Two of the most common ways of borrowing money in the UK are credit cards and personal loans. Both are versatile, but they come with unique pros and cons, so choosing the right one for your circumstances is important. In this post, we take a look at the pros and cons of each type of borrowing to help you make your mind up on which to go for.
Personal loans vs credit cards
There’s nothing complicated about a personal loan. You can borrow a specific amount of money at a rate of fixed interest that you need to pay back over a specific period of time. The money is deposited into your account in a lump sum, and you can use it for a range of different reasons, including debt consolidation or to buy a new car. You can apply for a personal loan from your bank or from a third-party provider like Koyo Loans.
Credit cards are a little more complex. A lender agrees to offer you credit that you can then use for a range of different purchases. They will stipulate an upper limit, and you will need to pay some of the credit back at the end of each month. If you let some of the total roll over to the next month, you will be subject to interest payments.
Pros and cons of personal loans
Pros:
- They’re simple: You know exactly where you stand with a personal loan. You receive a specific amount of money and know how much is due in monthly repayments.
- Cost: In most instances, you can borrow a personal loan at lower interest rates than a credit card.
- Amount: You can typically borrow more money with a personal loan than you can with a credit card.
Cons:
- They’re not flexible: While you can roll a credit card over, you need to make exact monthly repayments on a personal loan.
- Lack of buyer protection: With credit cards, you receive buyer protection with your purchases that aren’t applicable to personal loans.
Pros and cons of credit cards
Pros
- Flexibility: With a credit card, you can borrow what you want, when you want. You just need to stick to the credit limit and see the minimum monthly repayments.
- Buyer protection: If you buy something with your credit card and something goes wrong, you’re protected by Section 75.
- Introductory deals: Some credit card companies offer a 0% interest period to new borrowers.
- Perks: When you buy on your credit card, you might be eligible for points and cashback deals.
Cons
- Overly flexible: Although the flexibility of a credit card can be a pro, it can also be a con. If you’re not disciplined, it can be easy to get carried away with your spending on a credit card.
- Higher rates of interest: Although there are some exceptions, credit cards usually come with a higher rate of interest than many other types of borrowing.
- Not always usable: Because credit card companies typically charge a fee to vendors, some businesses don’t accept them for transactions.
When should you use them?
Personal loans are ideal for one-off purchases that you want to spread over a specific period of time. For instance, a car or holiday payment would be ideal. On the other hand, credit cards are a quick line of credit, meaning they’re ideal for smaller, short term purchases. If you’re paying something off over the long run, a personal loan is likely to be cheaper due to the lower interest rates.

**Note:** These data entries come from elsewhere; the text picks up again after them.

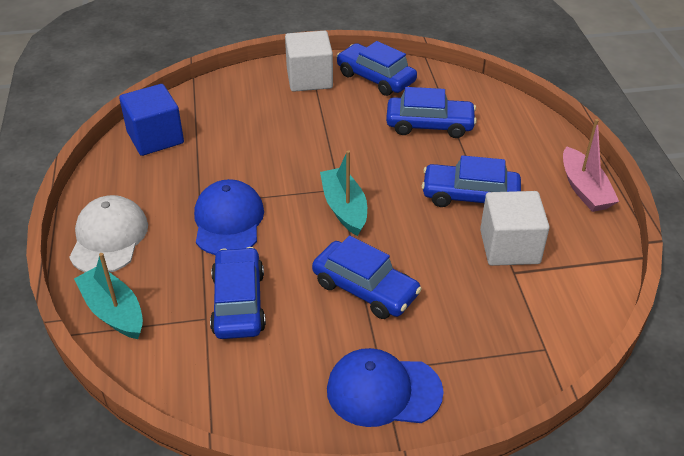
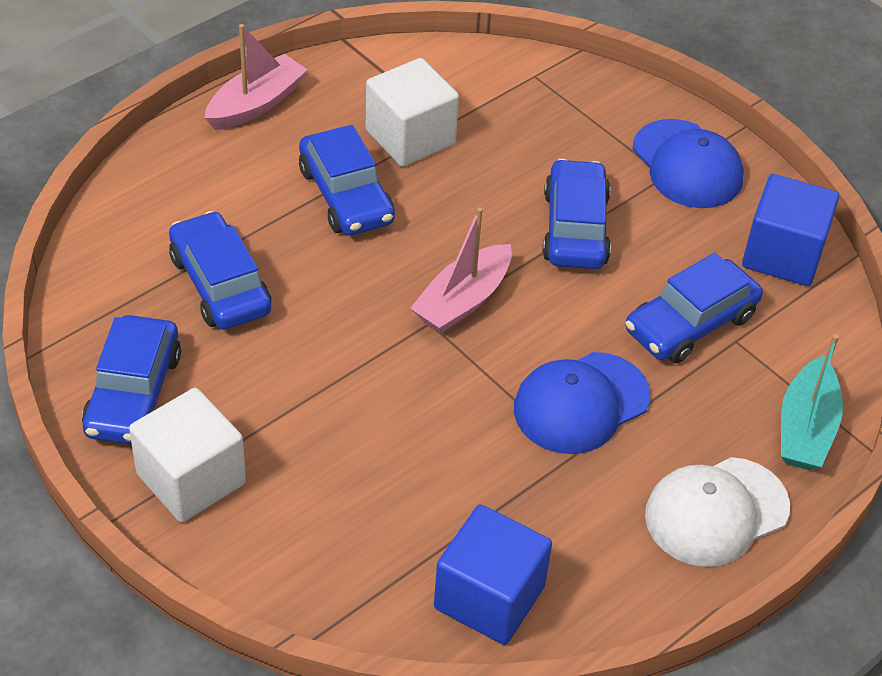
camera: 125 degrees left, 5 degrees up
(251, 394) = (783, 254): none -> blue cube
(344, 208) = (463, 300): turquoise boat -> pink boat

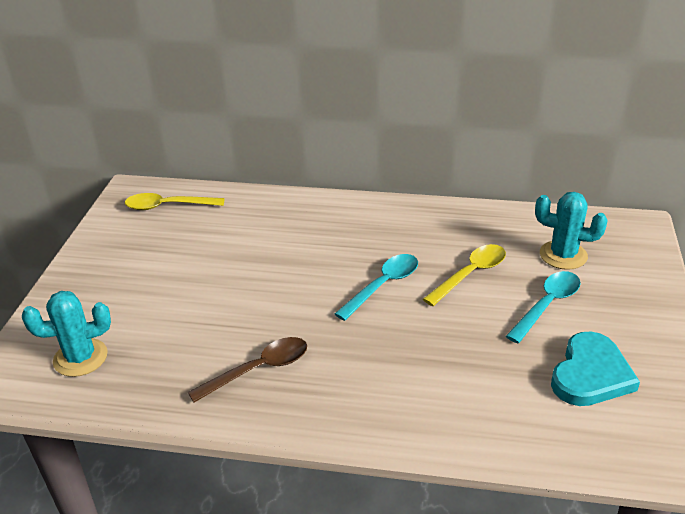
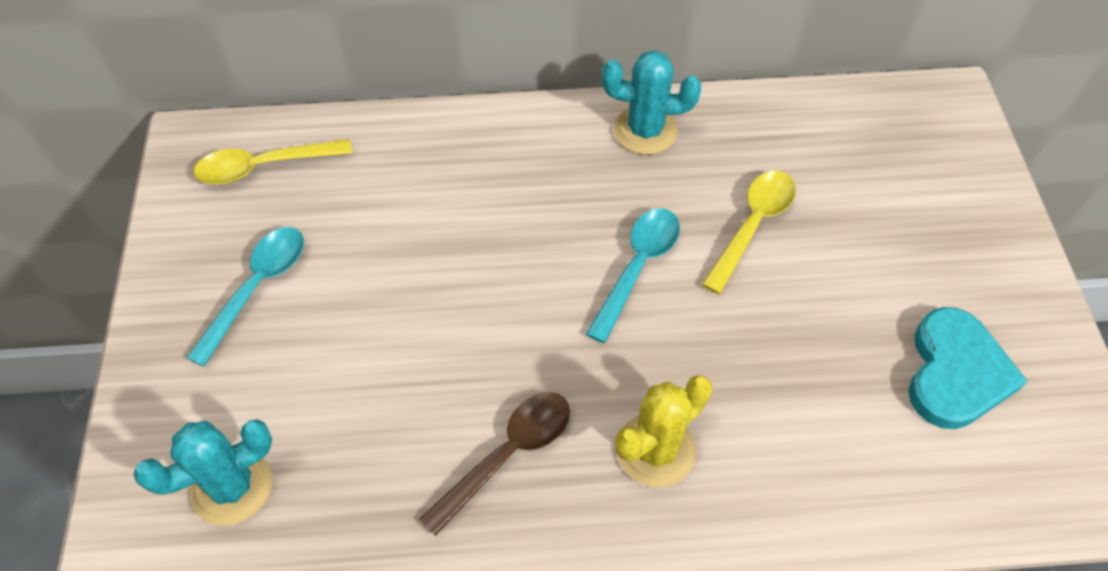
camera: 15 degrees left, 20 degrees up
(358, 383) = (656, 450): none -> yellow cactus
(547, 305) = (869, 263): turquoise spoon -> turquoise spoon (257, 288)
(563, 255) = (867, 170): turquoise cactus -> turquoise cactus (645, 131)

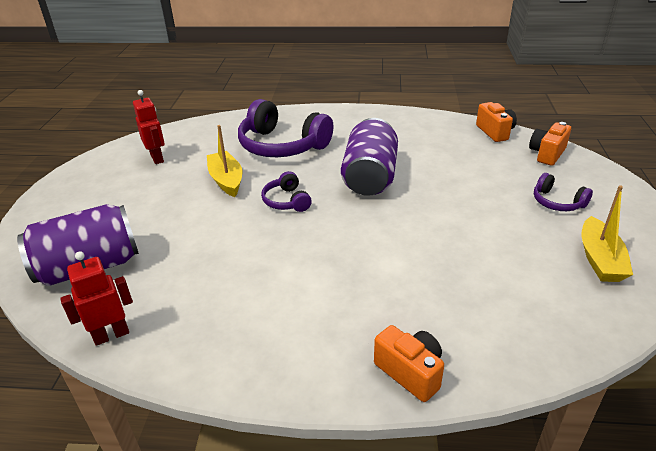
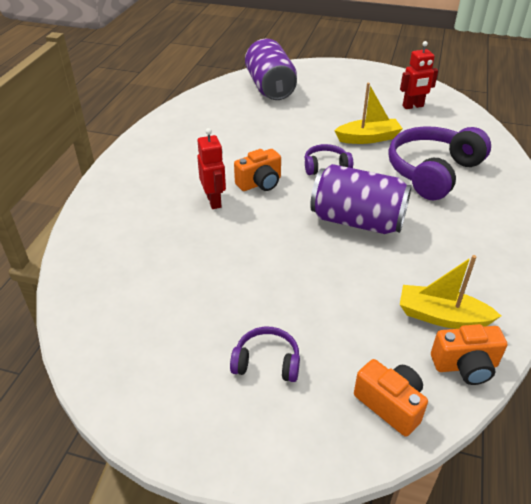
camera: 100 degrees right, 5 degrees up
(111, 335) = (203, 98): red robot -> red robot (214, 201)
(410, 372) = (106, 198): orange camera -> orange camera (260, 183)
(557, 202) = (267, 362): purple headphones -> purple headphones turned 45 degrees clockwise
(599, 259) = (155, 353): yellow boat -> yellow boat (441, 316)

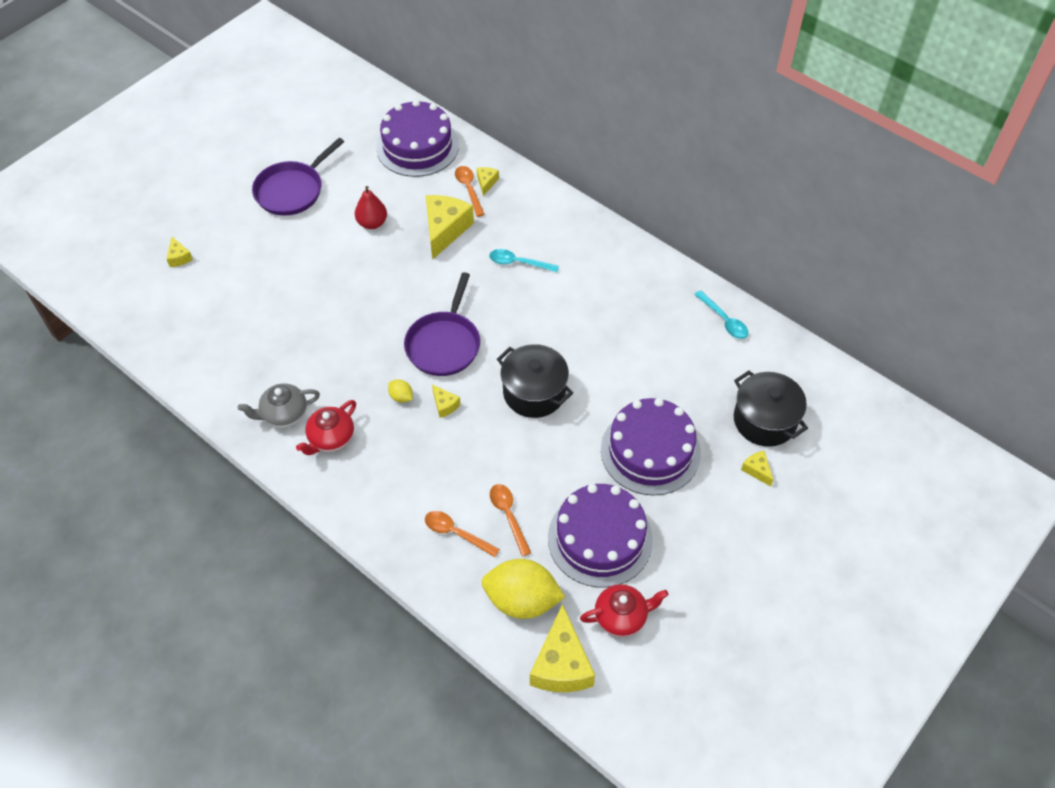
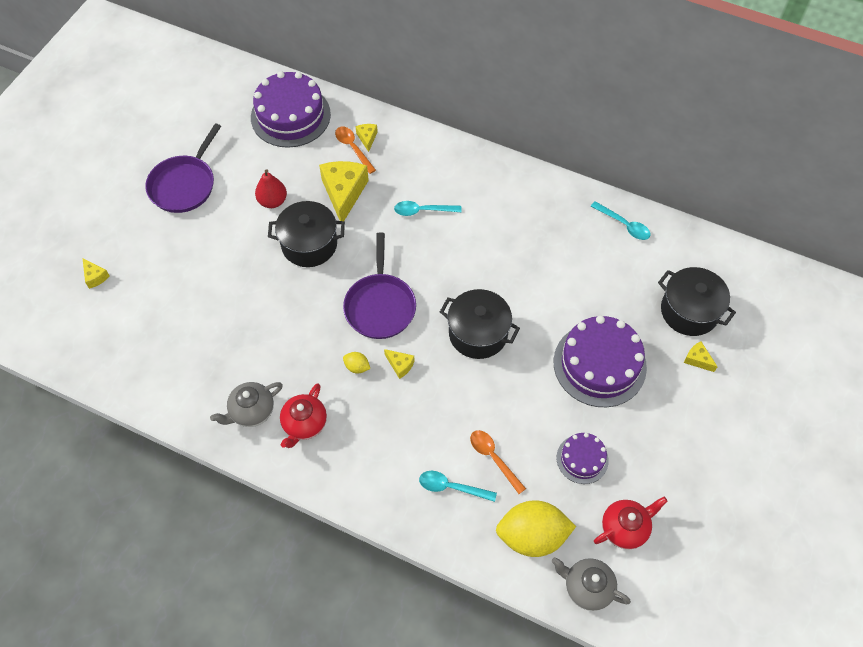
camera: 15 degrees left, 5 degrees up
(394, 271) = (309, 244): none -> black pot
(456, 533) = (451, 487): orange spoon -> turquoise spoon
(561, 664) = (587, 587): yellow cheese -> grey teapot
(600, 538) = (582, 459): purple cake -> purple cake, size x0.53

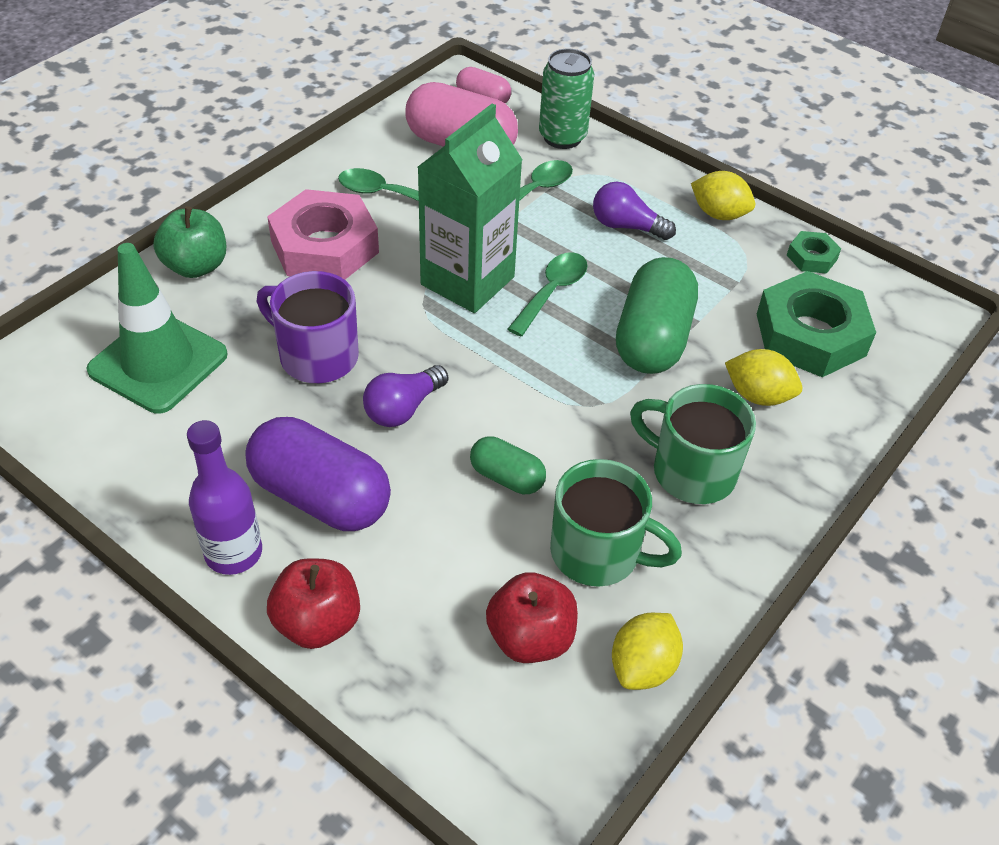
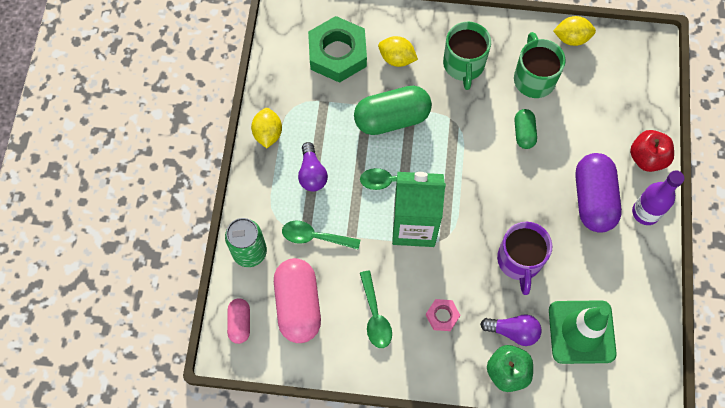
camera: 120 degrees left, 20 degrees up
(325, 247) = (442, 316): pink nut -> pink nut, size x0.47
(403, 408) = (520, 199): purple light bulb -> purple light bulb (513, 331)
(530, 638) = (591, 81): red apple -> none
(758, 395) = (397, 59): yellow lemon -> yellow lemon turned 60 degrees counterclockwise
(812, 257) = (275, 75): green nut -> none

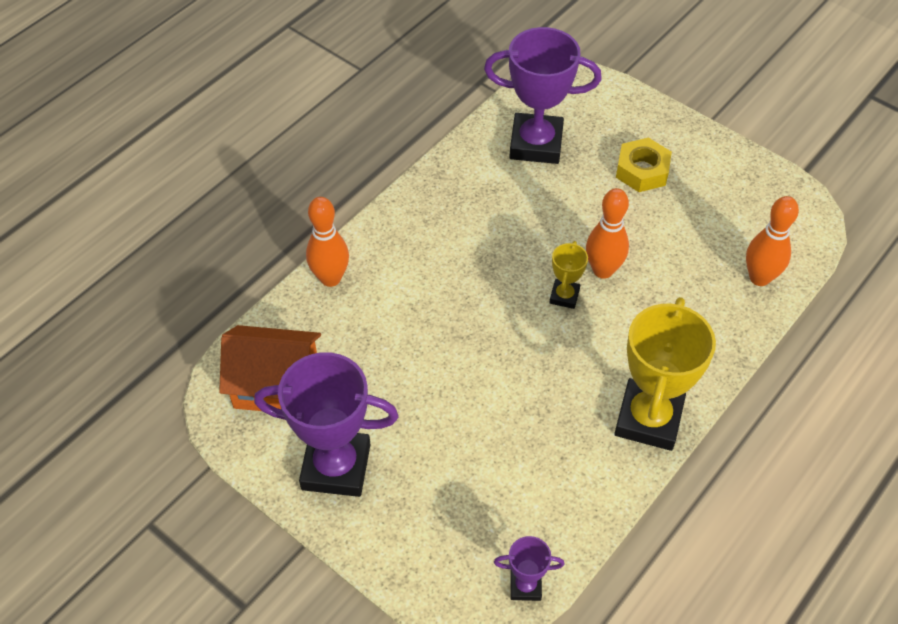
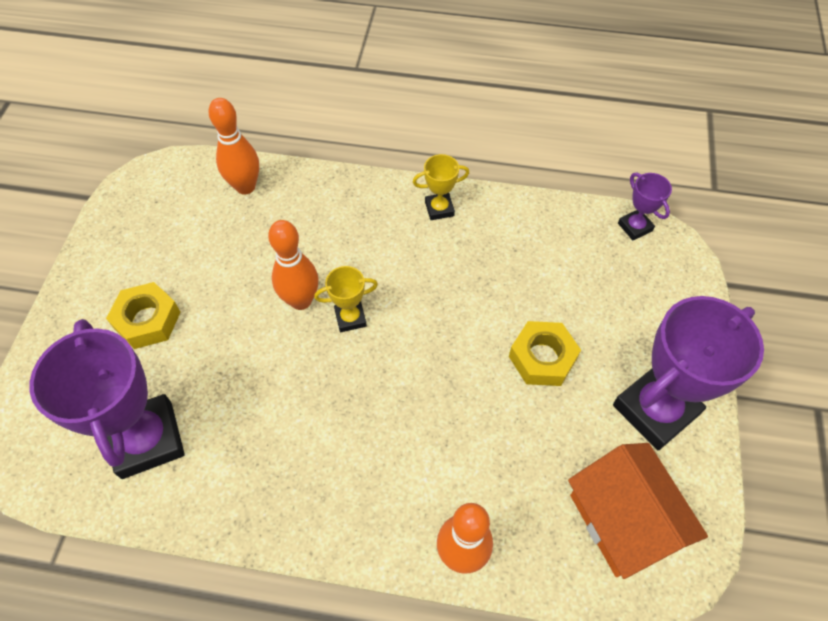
camera: 120 degrees left, 5 degrees up
(336, 467) = (655, 410): purple trophy -> purple trophy turned 75 degrees clockwise
(438, 412) = (542, 358): none -> yellow nut
(648, 419) = (439, 209): yellow trophy -> yellow trophy, size x0.47

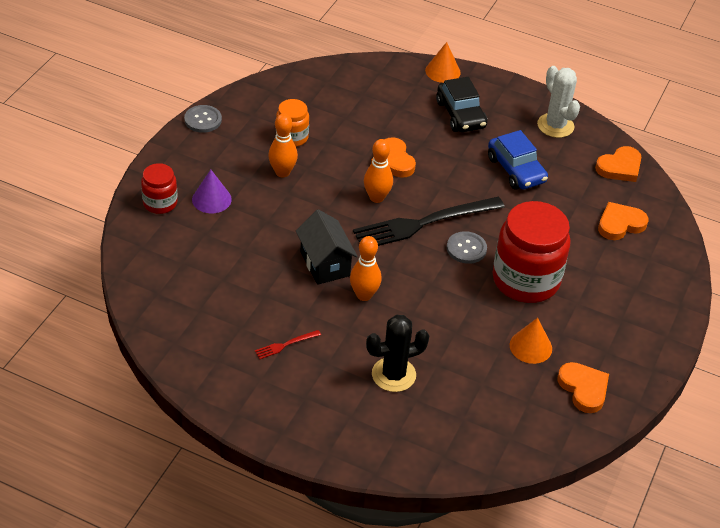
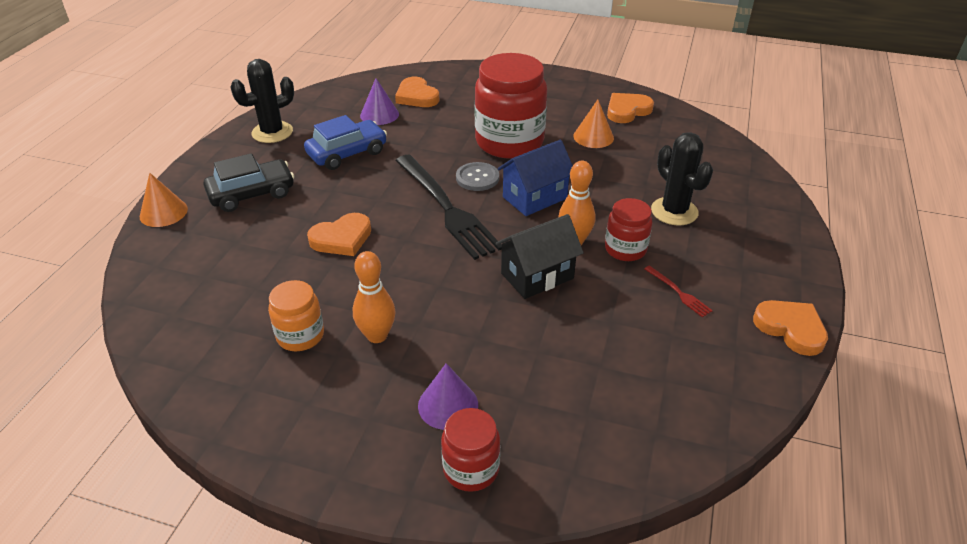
camera: 95 degrees left, 5 degrees down
(203, 120) = (259, 450): grey button -> none
(346, 325) = (625, 249): none -> red jar
(376, 197) = (411, 246): orange bowling pin -> none
(430, 281) = (534, 198): none -> blue house
(555, 125) = (272, 132): white cactus -> black cactus
(584, 195) = (379, 114): none -> purple cone
(620, 167) = (336, 97): orange heart -> orange heart (791, 329)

Which is better for your credit score?
Unfortunately, credit bureaus don’t actually stipulate whether credit cards or personal loans are better for your score. Either way, you need to make sure you make your repayments of both on time, or your credit score will suffer as a result.
The verdict
As you can see, there are pros and cons to both personal loans and credit cards, so you need to think carefully about your reasons for borrowing and how much credit you need. For longer-term purchases, we’d recommend a personal loan, as you’re likely to pay less interest in the long run than with a credit card.